::: Input records

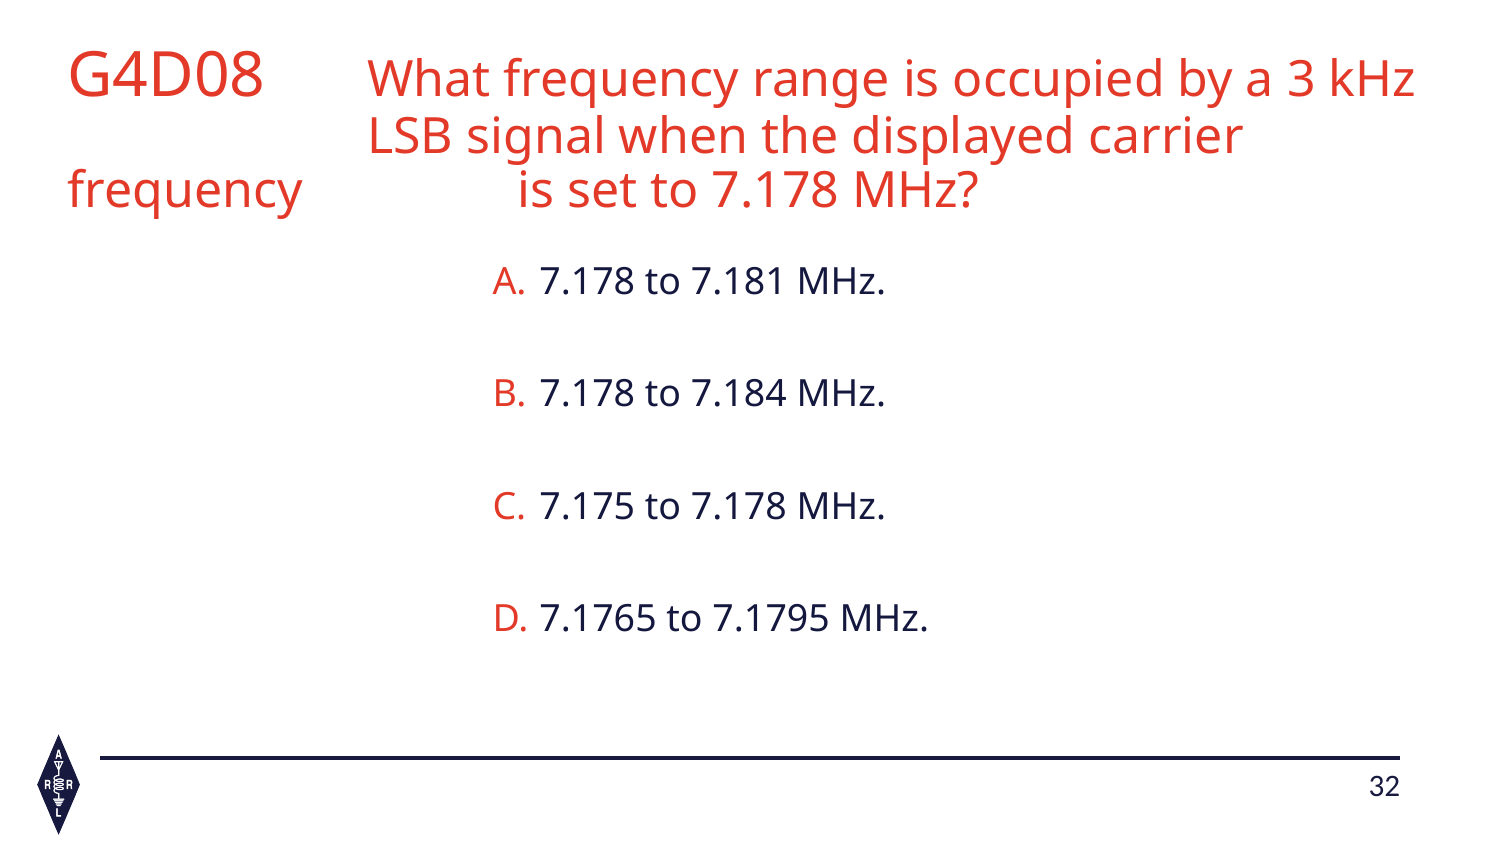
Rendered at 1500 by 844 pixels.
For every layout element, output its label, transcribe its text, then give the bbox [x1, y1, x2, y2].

::::::
::: Input records

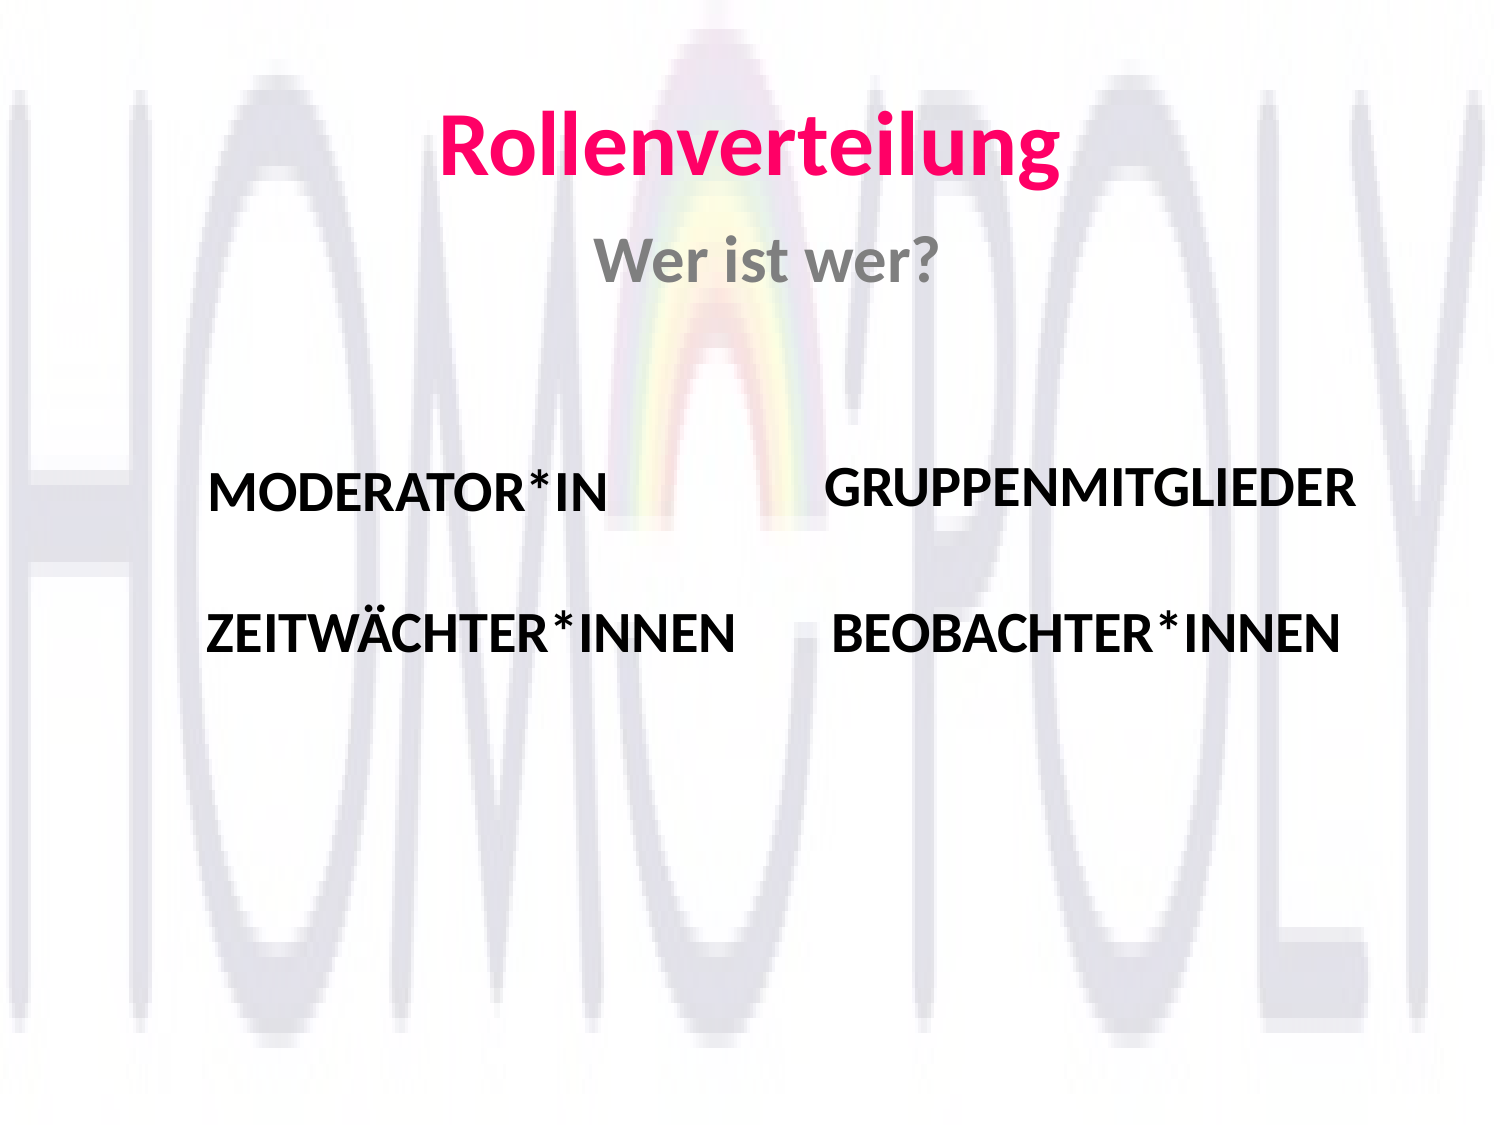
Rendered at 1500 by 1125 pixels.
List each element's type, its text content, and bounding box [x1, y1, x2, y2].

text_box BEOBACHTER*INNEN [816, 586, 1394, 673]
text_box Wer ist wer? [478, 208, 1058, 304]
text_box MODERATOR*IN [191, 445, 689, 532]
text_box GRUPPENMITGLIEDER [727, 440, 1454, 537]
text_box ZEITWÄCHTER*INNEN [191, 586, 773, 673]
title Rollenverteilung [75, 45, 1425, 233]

::::::

What to do — From the data above, state how many lines contain the string "Rendered", offering no other words.

Result below — 2